Iuran BPJS Kesehatan Tetap Naik, sebab Jokowi Tak Terbitkan Perpres

Mempertanyakan Niat Pemerintah

Pengajar di Fakultas Hukum Universitas Trisakti Abdul Ficar Hadjar mengatakan tekanan bagi BPJS dan pemerintah untuk segera merampungkan sebetulnya terus bertambah. Pasalnya, salinan putusan sudah diumumkan pada situs resmi MA per 31 Maret 2020. Dalih pemerintah belum menerima putusan sudah tak dapat dipakai lagi.

Di samping itu, putusan MA sudah berlaku secara yuridis sejak tanggal penetapan, meski praktiknya tarif yang dibayarkan tetap versi naik 100 persen.

Pada akhirnya, ia menilai penurunan iuran BPJS Kesehatan tergantung niat baik pemerintah, sebab toh tak ada konsekuensi apa pun bila perpres baru terbit lambat.

“Ini harus didorong karena kewajiban Presiden, apa pun keadaannya. Atau sama saja (Presiden) tidak peduli hukum dan masyarakat,” kata Ficar kepada reporter Tirto, Sabtu (4/4/2020).

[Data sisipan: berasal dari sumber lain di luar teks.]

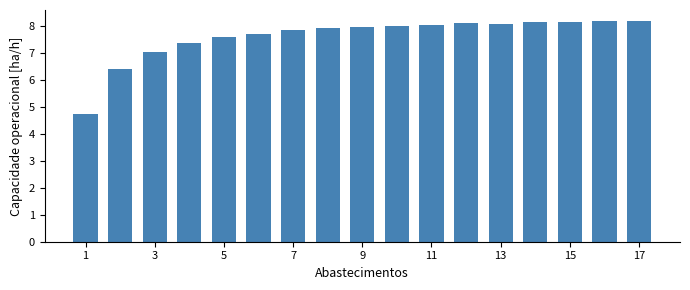

What is the maximum value shown in the chart?

8.2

Perpres baru, kata Fickar, harus menyatakan keberlakuannya sejak tanggal MA membatalkan Perpres 75/2019. Di dalamnya juga harus mengatur dasar BPJS mengembalikan kelebihan bayar selama masa tunggu perpres baru terbit.

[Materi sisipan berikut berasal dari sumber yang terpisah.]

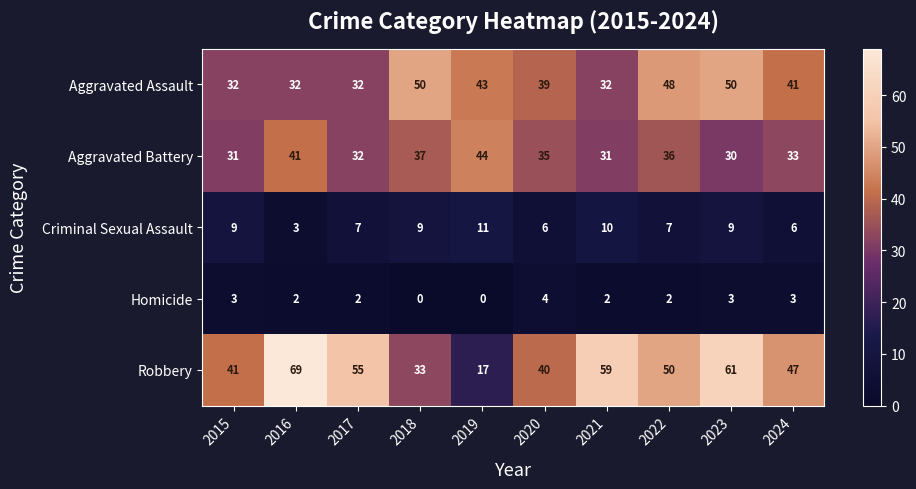

Which label corresponds to the largest value in the chart?

2016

Koordinator BPJS Watch Timboel Siregar menilai situasi ini memperburuk kondisi masyarakat saat tengah bergulat dengan pandemi COVID-19. Saat ini banyak orang kehilangan pendapatan karena di-PHK atau tidak mendapat uang karena berstatus buruh harian–misalnya ojek online. Sementara ketika mereka tidak bisa bayar, maka status keanggotaannya otomatis dinon-aktifkan. Bila terpaksa menggunakan layanan, mereka juga masih diganjar denda telat bayar.

“Harusnya pemerintah punya empati lebih dalam. Kalau orang, terutama pekerja informal, enggak bisa bayar gimana?” ucap Timboel kepada reporter Tirto, Jumat (3/4/2020). “Kasihan pekerja informal di kelas mandiri,” tambahnya. Ia juga mengatakan meski BPJS Kesehatan menjanjikan bakal mengembalikan kelebihan bayar, kabar itu bak isapan jempol karena tak bisa jalan tanpa perpres baru.